Обстрелы были сильными и долгими. Дом шатался, окна были без стекол. Мама занавешивала их одеялами. Поэтому в помещении всегда было темно. Я часто плакала, потому что боялась темноты.

Первое время отец иногда приходил домой. Отдавал нам свой паек, лишая себя куска хлеба. Карточки всегда отоваривала мама, деля хлеб на всех. Хлеб всегда был черствым, черным, но все равно казался вкусным. Есть хотелось все время. С нетерпением ждала, когда мама закончит делить хлеб. Мне разрешалось пальчиком собирать крошки.

Отец все реже и реже появлялся дома. Ночевал и жил на работе.

В феврале 1942 года папа неожиданно пришел домой. Он был ужасно худой, изможденный, и сразу же лег в постель. У него была высокая температура. Через две недели он умер. Помню, как мама с бабушкой завернули его в простыни и волоком, с трудом вытащили на ледяную лестницу, где его и оставили. Сил не было вынести его тело на улицу. На лестнице лежало много трупов. Сандружинницы потом очищали лестницы от трупов, увозили их куда-то на машинах. Где захоронен отец, неизвестно.

Вскоре умерла и бабушка. Мы остались с мамой вдвоем. Соседей у нас не было.

Помню один эпизод, как мы с мамой ходили за водой на Неву. Мы шли по улице, где лежали трупы, засыпанные снегом. У нас были санки с ведром. Подходили к Неве, спускались к проруби по заледенелым ступеням. Мама вставала на колени, спускала ведро с веревкой, и наполненное водой ведро ставили на санки.

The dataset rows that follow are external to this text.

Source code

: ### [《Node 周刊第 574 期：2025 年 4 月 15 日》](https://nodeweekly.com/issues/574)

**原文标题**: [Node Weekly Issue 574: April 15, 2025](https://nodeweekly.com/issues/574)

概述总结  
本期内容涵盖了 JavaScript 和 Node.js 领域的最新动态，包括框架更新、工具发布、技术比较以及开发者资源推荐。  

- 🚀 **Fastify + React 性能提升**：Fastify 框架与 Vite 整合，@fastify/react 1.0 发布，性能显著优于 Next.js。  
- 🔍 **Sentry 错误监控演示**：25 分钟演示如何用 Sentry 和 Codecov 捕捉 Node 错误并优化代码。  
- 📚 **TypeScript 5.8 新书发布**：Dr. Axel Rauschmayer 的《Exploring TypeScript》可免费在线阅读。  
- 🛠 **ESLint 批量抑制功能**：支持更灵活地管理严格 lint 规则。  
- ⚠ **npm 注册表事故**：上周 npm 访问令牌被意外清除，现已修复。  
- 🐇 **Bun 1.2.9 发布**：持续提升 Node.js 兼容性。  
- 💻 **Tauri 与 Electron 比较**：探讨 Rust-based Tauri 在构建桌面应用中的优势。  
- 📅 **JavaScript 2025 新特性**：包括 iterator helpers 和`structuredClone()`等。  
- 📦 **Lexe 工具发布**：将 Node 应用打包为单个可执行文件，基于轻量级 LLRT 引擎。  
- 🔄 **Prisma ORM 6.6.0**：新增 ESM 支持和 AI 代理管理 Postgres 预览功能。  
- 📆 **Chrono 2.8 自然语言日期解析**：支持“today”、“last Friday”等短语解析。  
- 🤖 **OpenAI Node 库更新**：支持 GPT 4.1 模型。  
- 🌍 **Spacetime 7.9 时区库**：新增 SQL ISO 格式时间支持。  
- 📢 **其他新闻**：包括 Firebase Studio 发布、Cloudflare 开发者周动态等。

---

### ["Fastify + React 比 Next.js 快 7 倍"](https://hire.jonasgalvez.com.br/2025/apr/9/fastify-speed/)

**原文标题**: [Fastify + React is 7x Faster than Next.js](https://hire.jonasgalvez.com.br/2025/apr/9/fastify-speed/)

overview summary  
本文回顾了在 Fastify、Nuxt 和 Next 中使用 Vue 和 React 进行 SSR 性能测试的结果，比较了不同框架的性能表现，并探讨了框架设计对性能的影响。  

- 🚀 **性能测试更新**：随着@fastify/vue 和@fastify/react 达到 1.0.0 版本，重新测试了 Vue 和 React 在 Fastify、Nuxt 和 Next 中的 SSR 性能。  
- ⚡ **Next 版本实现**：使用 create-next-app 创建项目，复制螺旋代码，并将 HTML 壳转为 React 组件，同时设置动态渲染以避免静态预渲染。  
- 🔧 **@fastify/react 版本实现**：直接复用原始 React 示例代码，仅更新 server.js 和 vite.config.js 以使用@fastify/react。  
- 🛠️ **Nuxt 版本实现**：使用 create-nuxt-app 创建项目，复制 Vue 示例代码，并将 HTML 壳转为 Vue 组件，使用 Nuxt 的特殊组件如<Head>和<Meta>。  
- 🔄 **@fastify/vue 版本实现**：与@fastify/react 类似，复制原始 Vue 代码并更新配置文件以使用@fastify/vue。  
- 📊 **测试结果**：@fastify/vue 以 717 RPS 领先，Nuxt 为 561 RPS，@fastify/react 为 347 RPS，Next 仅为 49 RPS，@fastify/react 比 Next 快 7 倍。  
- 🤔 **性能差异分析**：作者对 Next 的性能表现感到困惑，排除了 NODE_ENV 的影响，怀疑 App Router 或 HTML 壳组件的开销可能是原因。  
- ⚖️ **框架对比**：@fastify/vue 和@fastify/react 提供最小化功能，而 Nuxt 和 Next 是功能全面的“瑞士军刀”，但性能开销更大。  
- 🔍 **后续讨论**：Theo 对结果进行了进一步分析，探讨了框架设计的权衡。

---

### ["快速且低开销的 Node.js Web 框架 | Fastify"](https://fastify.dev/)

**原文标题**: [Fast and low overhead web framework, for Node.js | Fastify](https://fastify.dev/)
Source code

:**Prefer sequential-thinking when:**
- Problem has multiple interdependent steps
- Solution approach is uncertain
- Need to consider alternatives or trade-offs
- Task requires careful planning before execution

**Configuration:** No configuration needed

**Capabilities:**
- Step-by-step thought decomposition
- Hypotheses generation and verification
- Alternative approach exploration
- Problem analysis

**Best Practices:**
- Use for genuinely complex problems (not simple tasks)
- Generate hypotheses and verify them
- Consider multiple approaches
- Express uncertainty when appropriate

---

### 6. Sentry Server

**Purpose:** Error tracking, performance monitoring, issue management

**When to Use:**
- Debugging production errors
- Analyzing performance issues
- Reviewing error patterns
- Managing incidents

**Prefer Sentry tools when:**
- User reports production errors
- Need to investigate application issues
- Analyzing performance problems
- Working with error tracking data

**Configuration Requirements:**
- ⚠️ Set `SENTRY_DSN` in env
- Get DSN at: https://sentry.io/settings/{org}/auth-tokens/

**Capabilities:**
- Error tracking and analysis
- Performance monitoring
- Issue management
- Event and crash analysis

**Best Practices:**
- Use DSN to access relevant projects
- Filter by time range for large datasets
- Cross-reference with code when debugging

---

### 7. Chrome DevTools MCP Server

Мы стали подниматься вверх, на набережную, как вдруг мама с криком сбила меня с ног, накрыв меня своим телом. Ведро упало, вода вылилась и мы промокли насквозь.

Оказывается, что стая огромных крыс (крысы питались трупами, поэтому были размером с кошку) прибежала на водопой. Нас они не тронули, напились и убежали, а мы мокрые, несчастные вернулись домой без воды.

Искать пропитание мама ходила одна. Она все время что-то меняла на хлеб и дуранду. У меня началась цинга. Ноги распухли, ходить не могла. Мама оставляла меня одну, сажала на кровать, укутывала одеялами, тряпками и платками. Так, молча, я сидела до её прихода.

Помню черную тарелку репродуктора, откуда доносились звуки метронома.

К концу блокады мы стали дистрофиками. Уже не ходили, могли только лежать. Двери в квартиру не закрывались. Нас обнаружили сандружинницы. Мы еще были живы. Поместили нас с мамой в госпиталь на Суворовском проспекте.

Спасибо врачам. Нас с трудом выходили. Мы еще долго, долго болели. 

Из-за слабого здоровья меня приняли в 1-й класс только в девять  лет.

День Победы мы встретили, еще будучи в госпитале. Залпы салюта и радостные крики: «Победа! Победа!» мы слышали через закрытые  окна госпиталя.